Today’s adventure takes us to Pisa, about an hour’s drive from our hotel. It is only 35 miles or so, but we’ve learned that driving anywhere here takes much longer than expected. The roads are good, but unless you are on the freeway, there are small towns every few miles and through each one you slow to a crawl. They also have the most confusing collection of traffic circles I have seen anywhere. Without Google Maps, we’d be totally screwed.
The slower speeds aren’t necessarily a barrier though given that we are driving a glorified golf cart. On the bright side, it gets excellent gas mileage and, once you open to sun roof, there’s plenty of head room.
The drive to Pisa is uneventful and, in a few spots where the scenery stands out, even quite pleasant. After all the effort though, we’re a little discouraged to see this we’ve come on a bad day. Nowhere in our guide books did it tell us to check the status before making the trip.
Entering the old city we’re happy to see things are still off-kilter as expected. When they say “leaning”, they really aren’t kidding. People much smarter than me can probably explain the physics for why this sucker is even still standing (and we’re seeing it after they already tilted it back almost 25% of the way), but on a windy day I know which side I’m walking on.
You can walk the 300ish steps to the top, but you need to ticket which gives you access at a specific time. While we are waiting, we check out the church. No surprise that it is over the top.
When our allotted time finally arrives, we head up the winding, noticeably slopped, staircase until we emerge at the top. The views are fantastic, but as you walk the perimeter your body constantly tells you that something isn’t quite right.
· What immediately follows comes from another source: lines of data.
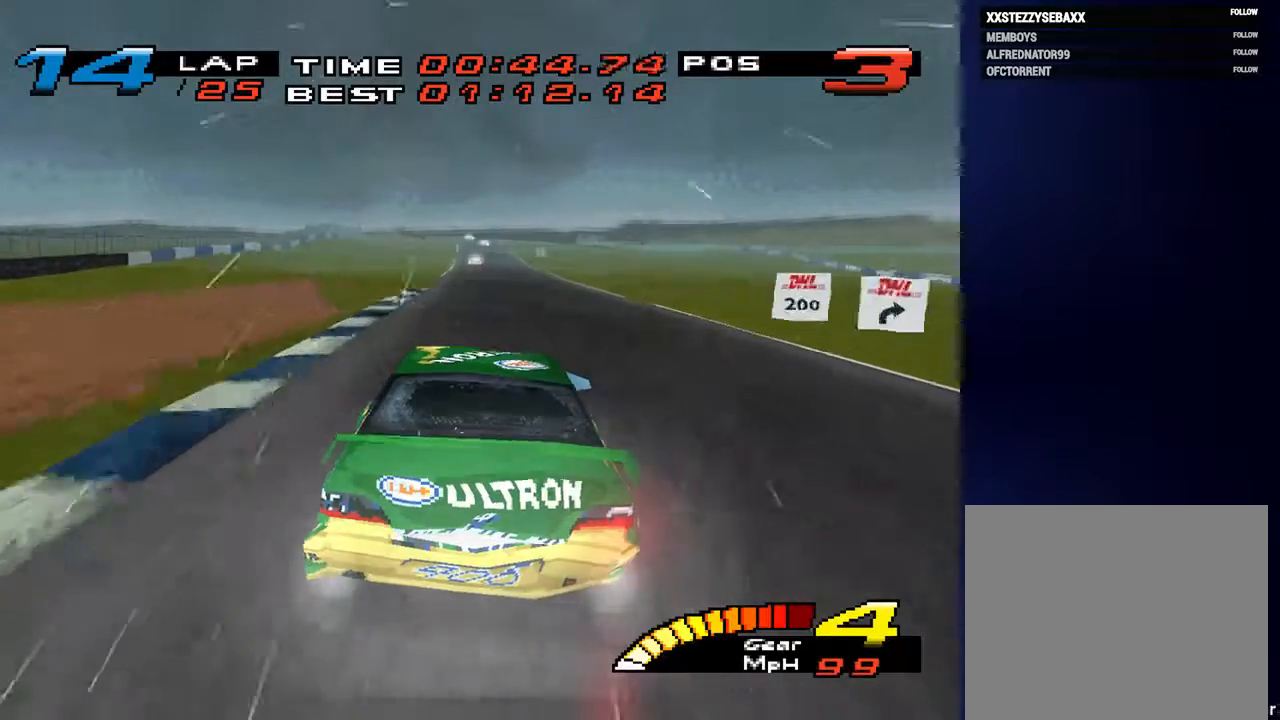
{"buttons": [], "left_stick": "center", "right_stick": "center", "events": []}
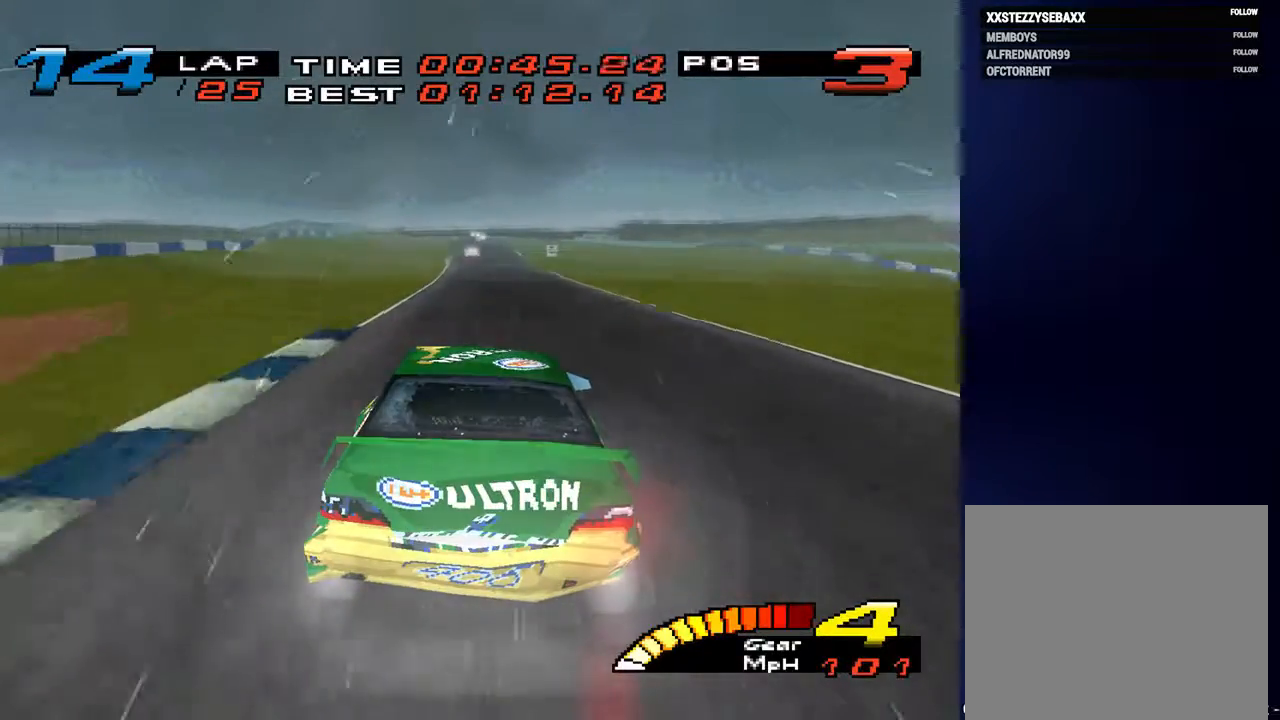
{"buttons": [], "left_stick": "center", "right_stick": "center", "events": []}
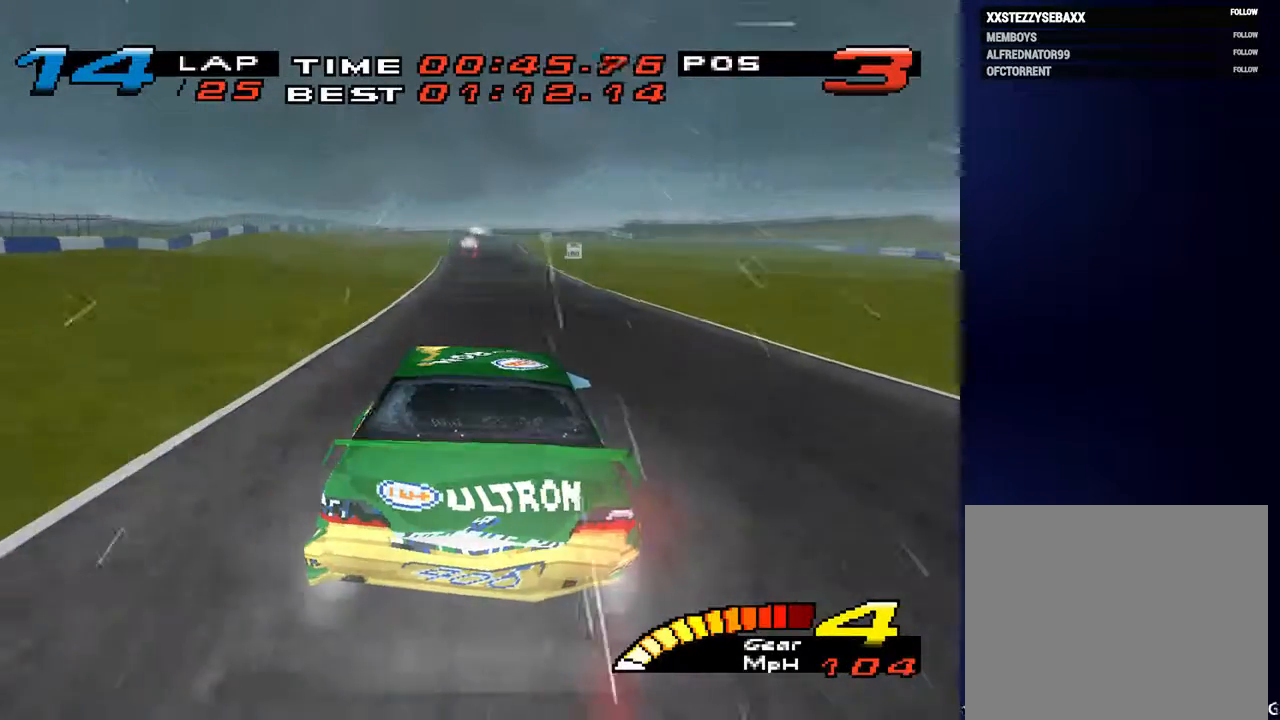
{"buttons": ["R2"], "left_stick": "center", "right_stick": "center", "events": [[500, "R2", "down"]]}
Next to the tower is a small museum that is focused mostly on the history of the church and the original sculptures that decorated it. After the museums we’ve been to in the past few days it doesn’t hold our attention as much as it otherwise might, but we find a jewel in the form of an empty courtyard where we can take a bit of a break from the noise and activity of the crowds. It also provides a great spot for a photo without having to shoot around the ever-present group of duck-lipped teenage girls who all think they are Instagram models.
We’ve been told that, aside from the tower, there isn’t a whole lot to do in Pisa and, having checked that box, the advice seems pretty accurate. We wander through a few shots, stop for some gelato (of course), and pop into the market for some essentials.
We see postcards of the tower all lit up and, since it is fairly close to sunset figure it is worth holding out for a bit longer. We grab dinner and then settle in on the steps of the church, waiting for the big event. And waiting. And waiting.
The good news is that the fully illuminated tower looks amazing.
The bad news is they only light it up once a year. On June 16th.